Limb landmark coordinates

========================

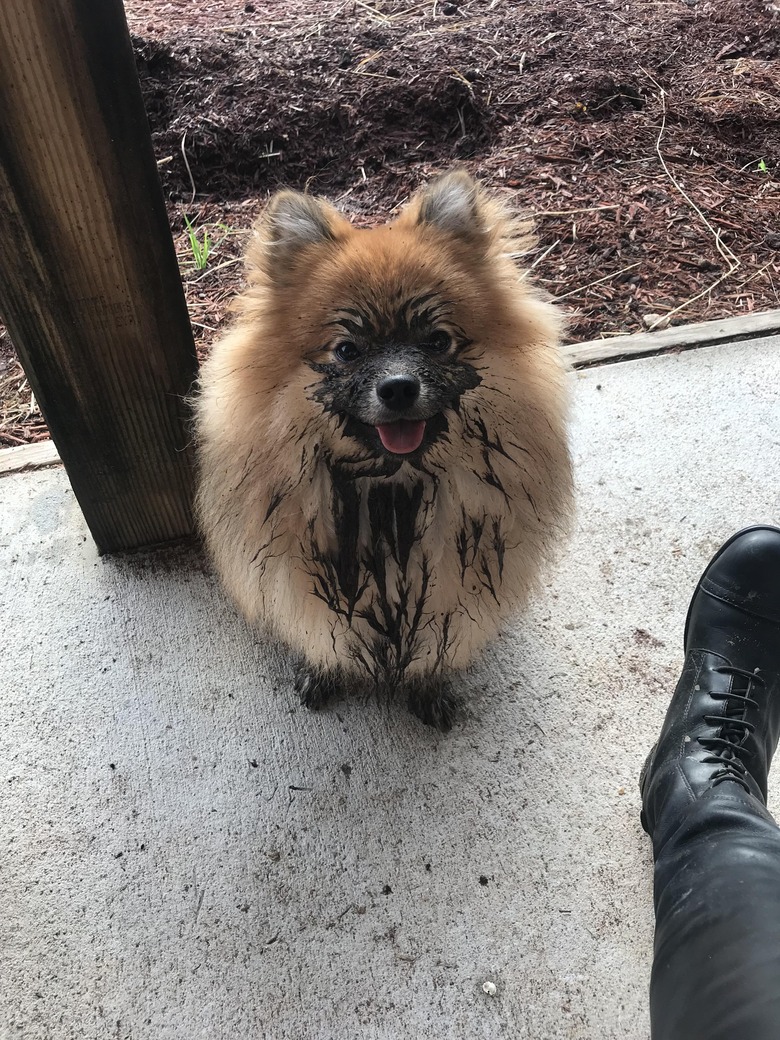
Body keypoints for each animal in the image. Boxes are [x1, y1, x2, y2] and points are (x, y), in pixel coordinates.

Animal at [195, 170, 574, 728]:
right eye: (348, 351)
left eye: (437, 341)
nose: (398, 387)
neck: (391, 486)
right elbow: (319, 635)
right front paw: (322, 672)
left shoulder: (451, 583)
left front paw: (428, 686)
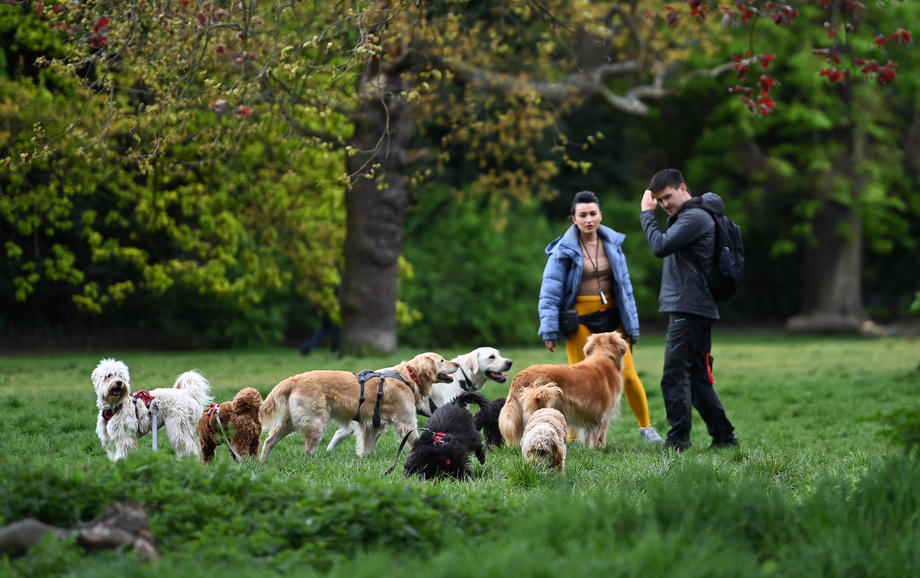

========================

**Exercise goal**:
If a line of the data holds the string "left", count it. Then state the total and nothing more.

**Response to this exercise**:
3